A numbers game: mosquito-based arbovirus surveillance in two distinct geographic regions of Latin America

Jacqueline Mojica 1,#, Valentina Arévalo 2,#, Jose G Juarez 3,#, Ximena Galarza 4,#, Karla Gonzalez 5, Andrés Carrazco 6, Harold Suazo 7, Eva Harris 8, Josefina Coloma 9, Patricio Ponce 10, Angel Balmaseda 11,, Varsovia Cevallos 12,
Editor: Kristen Healy
PMCID: PMC11735261  PMID: 39308414

Abstract

Aedes mosquitoes, as vectors of medically important arthropod-borne viruses (arboviruses), constitute a major public health threat that requires entomological and epidemiological surveillance to guide vector control programs to prevent and reduce disease transmission. In this study, we present the collaborative effort of 1 year of Aedes ageypti (Linnaeus, 1762) mosquito-based arbovirus surveillance in 2 geographically distinct regions of Latin America (Nicaragua and Ecuador). Adult female mosquitoes were collected using backpack aspirators in over 2,800 randomly selected households (Nicaragua, Ecuador) and 100 key sites (Nicaragua) from 8 distinct communities (Nicaragua: 2, Ecuador: 6). A total of 1,358 mosquito female pools were processed for RNA extraction and viral RNA detection using real-time reverse transcription-polymerase chain reaction. Ten positive dengue virus (DENV) pools were detected (3 in Nicaragua and 7 in Ecuador), all of which were found during the rainy season and matched the serotypes found in humans (Nicaragua: DENV-1 and DENV-4; Ecuador: DENV-2). Infection rates ranged from 1.13 to 23.13, with the Nicaraguan communities having the lowest infection rates. Our results demonstrate the feasibility of detecting DENV-infected Aedes mosquitoes in low-resource settings and underscore the need for targeted mosquito arbovirus sampling and testing, providing valuable insights for future surveillance programs in the Latin American region.

[Stored items]
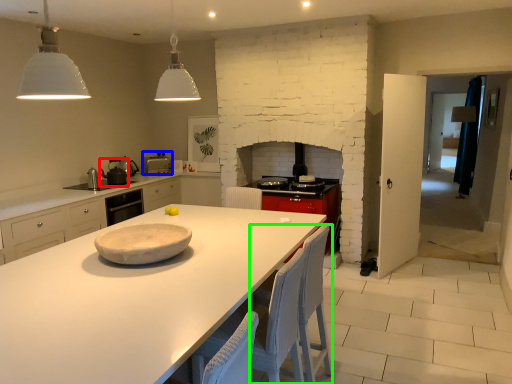
Question: Which is farther away from appliance (highlighted by a red box)? appliance (highlighted by a blue box) or chair (highlighted by a green box)?

Choices:
 (A) appliance
 (B) chair

Answer: (B)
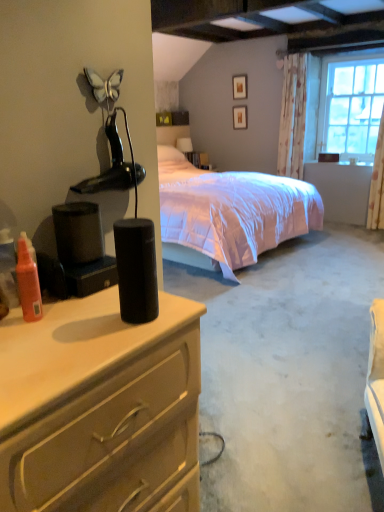
Find the location of a particular element. Image resolution: width=384 pixels, height=512 pixels. free space between translucent orange spray bottle at left and black matte speaker at center is located at coordinates (81, 318).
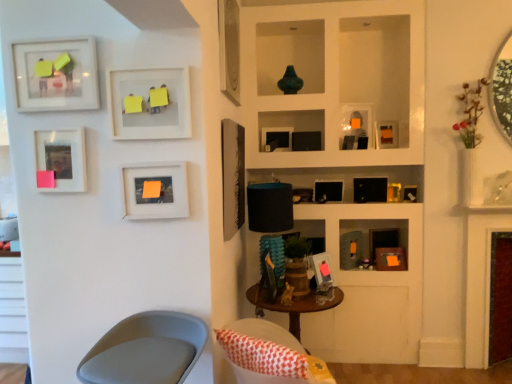
Question: Can you confirm if maroon velvet fireplace at right is positioned to the right of matte orange picture frame at center-right, which appears as the 11th picture frame when viewed from the left?

Choices:
 (A) yes
 (B) no

Answer: (A)

Question: Considering the relative positions of maroon velvet fireplace at right and matte orange picture frame at center-right, which ranks as the 3th picture frame in right-to-left order, in the image provided, is maroon velvet fireplace at right behind matte orange picture frame at center-right, which ranks as the 3th picture frame in right-to-left order,?

Choices:
 (A) no
 (B) yes

Answer: (A)

Question: Considering the relative positions of maroon velvet fireplace at right and matte orange picture frame at center-right, which ranks as the 3th picture frame in right-to-left order, in the image provided, is maroon velvet fireplace at right to the left of matte orange picture frame at center-right, which ranks as the 3th picture frame in right-to-left order, from the viewer's perspective?

Choices:
 (A) no
 (B) yes

Answer: (A)

Question: From the image's perspective, is maroon velvet fireplace at right under matte orange picture frame at center-right, which appears as the 11th picture frame when viewed from the left?

Choices:
 (A) no
 (B) yes

Answer: (B)

Question: Considering the relative sizes of maroon velvet fireplace at right and matte orange picture frame at center-right, which appears as the 11th picture frame when viewed from the left, in the image provided, is maroon velvet fireplace at right smaller than matte orange picture frame at center-right, which appears as the 11th picture frame when viewed from the left,?

Choices:
 (A) no
 (B) yes

Answer: (A)

Question: Considering the relative positions of metallic silver mirror at upper right and black matte picture frame at upper right, the 10th picture frame positioned from the left, in the image provided, is metallic silver mirror at upper right to the left or to the right of black matte picture frame at upper right, the 10th picture frame positioned from the left,?

Choices:
 (A) left
 (B) right

Answer: (B)

Question: From the image's perspective, is metallic silver mirror at upper right located above or below black matte picture frame at upper right, the 10th picture frame positioned from the left?

Choices:
 (A) above
 (B) below

Answer: (A)

Question: Is metallic silver mirror at upper right wider or thinner than black matte picture frame at upper right, placed as the fourth picture frame when sorted from right to left?

Choices:
 (A) thin
 (B) wide

Answer: (A)

Question: From a real-world perspective, is metallic silver mirror at upper right positioned above or below black matte picture frame at upper right, placed as the fourth picture frame when sorted from right to left?

Choices:
 (A) above
 (B) below

Answer: (A)

Question: Would you say matte black picture frame at upper center, the 9th picture frame when ordered from left to right, is to the left or to the right of matte wood picture frame at center, the tenth picture frame in the right-to-left sequence, in the picture?

Choices:
 (A) left
 (B) right

Answer: (B)

Question: Is matte black picture frame at upper center, which is counted as the fifth picture frame, starting from the right, inside or outside of matte wood picture frame at center, the tenth picture frame in the right-to-left sequence?

Choices:
 (A) inside
 (B) outside

Answer: (B)

Question: From the image's perspective, is matte black picture frame at upper center, which is counted as the fifth picture frame, starting from the right, positioned above or below matte wood picture frame at center, the tenth picture frame in the right-to-left sequence?

Choices:
 (A) below
 (B) above

Answer: (B)

Question: Considering the positions of matte black picture frame at upper center, the 9th picture frame when ordered from left to right, and matte wood picture frame at center, the fourth picture frame when ordered from left to right, in the image, is matte black picture frame at upper center, the 9th picture frame when ordered from left to right, bigger or smaller than matte wood picture frame at center, the fourth picture frame when ordered from left to right,?

Choices:
 (A) big
 (B) small

Answer: (B)

Question: Is matte black picture frame at center, positioned as the 7th picture frame in left-to-right order, taller or shorter than maroon velvet fireplace at right?

Choices:
 (A) tall
 (B) short

Answer: (B)

Question: From the image's perspective, is matte black picture frame at center, positioned as the seventh picture frame in right-to-left order, located above or below maroon velvet fireplace at right?

Choices:
 (A) above
 (B) below

Answer: (A)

Study questions:
#1 How many dengue virus-positive pools does the abstract report in total?
#2 Using the abstract, explain why Aedes mosquitoes call for entomological and epidemiological surveillance.
#3 Translate this sentence from the abstract into Spanish: "A total of 1,358 mosquito female pools were processed for RNA extraction and viral RNA detection using real-time reverse transcription-polymerase chain reaction."

Task results:
#1 Ten: three in Nicaragua and seven in Ecuador.

#2 Aedes mosquitoes carry medically important arboviruses, so they are a major public health threat. Surveillance is needed to guide vector control programs that prevent and reduce disease transmission.

#3 Se procesaron un total de 1.358 lotes de mosquitos hembra para la extracción de ARN y la detección de ARN viral mediante reacción en cadena de la polimerasa con transcripción inversa en tiempo real.